Mendekati ekor antrian, saya pindah ke lajur kiri. Lajur kanan biasanya antriannya lebih lama karena banyak mobil memutar di lampu merah tersebut, meski jelas-jelas ada tanda larangan memutar. Saya berhenti di belakang mobil Mitsubishi lancer Evo III berwarna hitam.

Baru saya mau memindahkan tuas gigi ke posisi N, lampu merah berubah warna ke hijau. Meski saya buta warna parsial red green, tak usah diragukan kemampuan saya membedakan warna lampu merah. Saya urung memindahkan tuas gigi. Lampu merah ini dilengkapi dengan penunjuk waktu. Siang itu nyala lampu hijau diberi waktu lima puluh delapan detik. Saya melirik arloji, pukul 12.45 WIB, aman, pikir saya.

Bruk!!!! Saya kaget. Suara itu entah datang dari mana. Saya sapukan pandangan ke seliling mobil, tidak ada yang aneh. Pandangan saya lantas tertuju ke depan mobil saya. Saya merasa posisi Mitsubishi di depan saya sangat mepet dengan mobil saya. Saya diam sejenak, mencerna kejadian baru saja. Saya baru sadar, posisi gigi mobil saya di D dan hanya saya tahan dengan pijakan rem kaki.  Saya tidak menguncinya dengan rem tangan.

Saya beriam dalam mobil sambil membuka jendela kaca depan. Seorang pemuda berumur 30an, berperawakan kurus, berkulit putih, memakai kaca mata minus keluar dari Mitsubishi, mendatangi saya. Di belakang saya suara klakson memekakkan telinga, protes kepada saya.

"Mas, kita berhenti di depan aja ya, nggak enak, nanti bikin macet."

Pemuda itu kembali ke mobilnya. 58 detik tadi sudah berlalu. Mobil kami terhadang lampu merah. Pemuda itu kembali mendatangi saya. Wajahnya menggambarkan emosinya. Saya menenangkan diri saya.

"Mas, maaf, saya yang salah. Kita berhenti di dekat bengkel Nissan ya."

Dua ratus meter dari lampu merah tadi Mitsubishi itu berhenti, saya ikut berhenti. Dia berjalan ke arah belakang mobilnya, memeriksa bumper belakang. Kukunya mengorek-orek cat yang terkelupas.

"Mas, saya minta maaf. Saya yang salah. Kita ke bengkel aja yuuk, biayanya saya ganti."

Saya mengulurkan tangan, dia menyambutnya, kami berjabat tangan.

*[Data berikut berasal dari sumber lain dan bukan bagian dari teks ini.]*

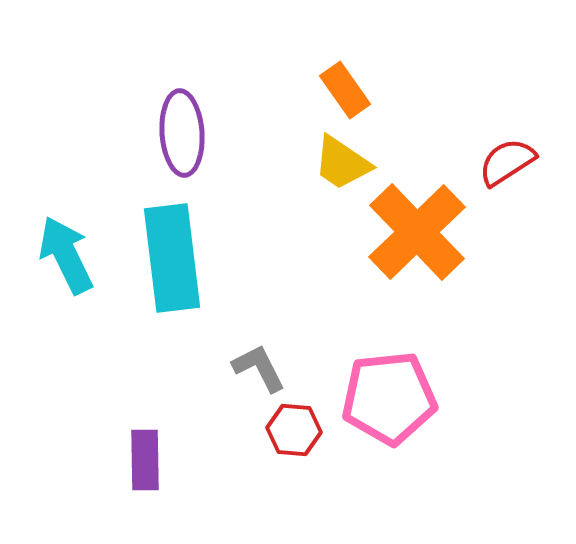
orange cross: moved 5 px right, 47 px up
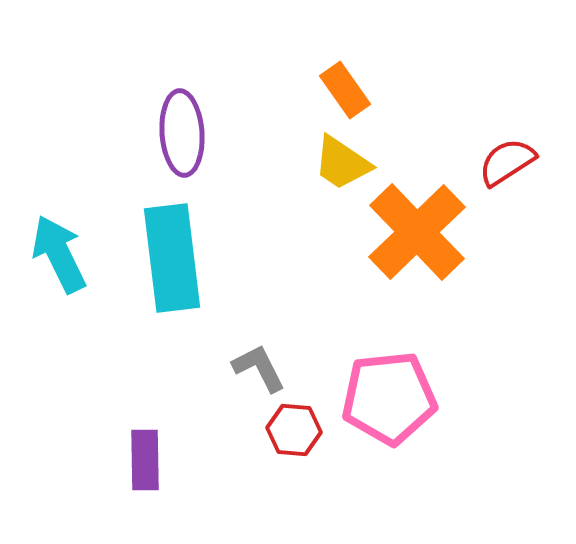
cyan arrow: moved 7 px left, 1 px up
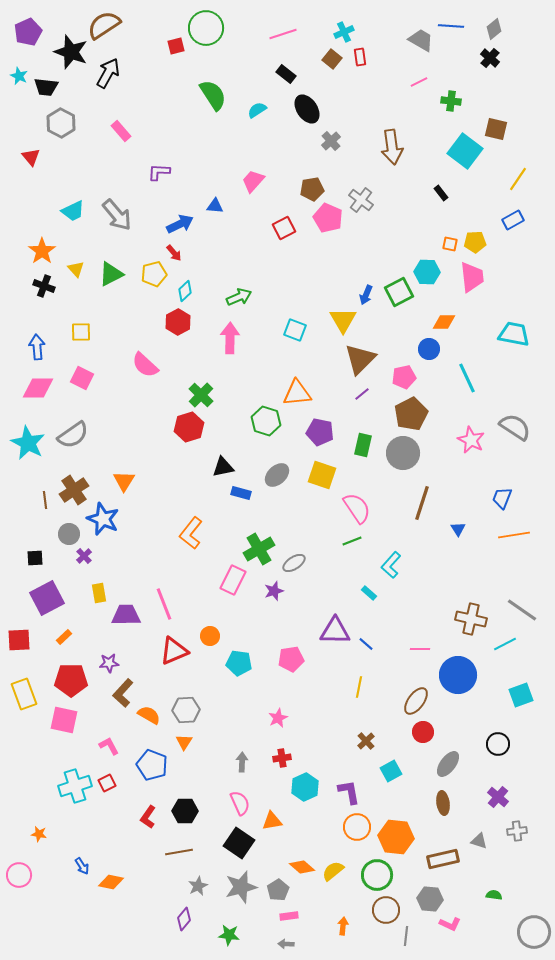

"Wah, nggak bisa, Pak. Saya mau pulang."
"Pulang ke arah mana, Mas?"
"Ke Ciracas."
"Ya udah, kita mampir bengkel sekalian saja. Bengkelnya bagus kok, langganan saya. Letaknya di sebelah kanan, sebelum makam Kebon Pala."
"Bapak tinggal dimana?"
"Saya tinggal di Kampung Makasar, Mas."
"Ya sudah kalo gitu. Bapak duluan, saya ikut di belakang."

Agak susah untuk mendahului mobil itu di jalur utama bandara Halim ini.  Jalannya hanya dua jalur dan siang ini amat ramai. Di depan klub eksekutif Persada saya baru berhasil mendahuluinya. Mendekati bengkel Ketok Magic Pak Imam, saya memelankan laju mobil. Saya langsung parkir di depan pintu bengkel, satu-satunya tempat yang tersedia siang itu. Mitsubishi itu berhenti di seberang bengkel.

"Ciloko, mas... Aku nyruduk mobil," ujar saya kepada tukang ketok yang menyambut saya.
Hampir seluruh pegawai bengkel ini telah saya kenal dengan baik. Sejak tahun 2000 saya berlangganan dengan bengkel ini. Meski bernama ketok magic, tak usah berharap ada unsur magis dalam proses kerjanya. Mereka hanya mengandalkan puluhan alat ketok dan kepiwaian mengetok penyok semata, tak lebih. Bahkan tak seperti bengkel ketok magic lainnya, dia tidak menyembunyikan proses kerja pengetokan mobil.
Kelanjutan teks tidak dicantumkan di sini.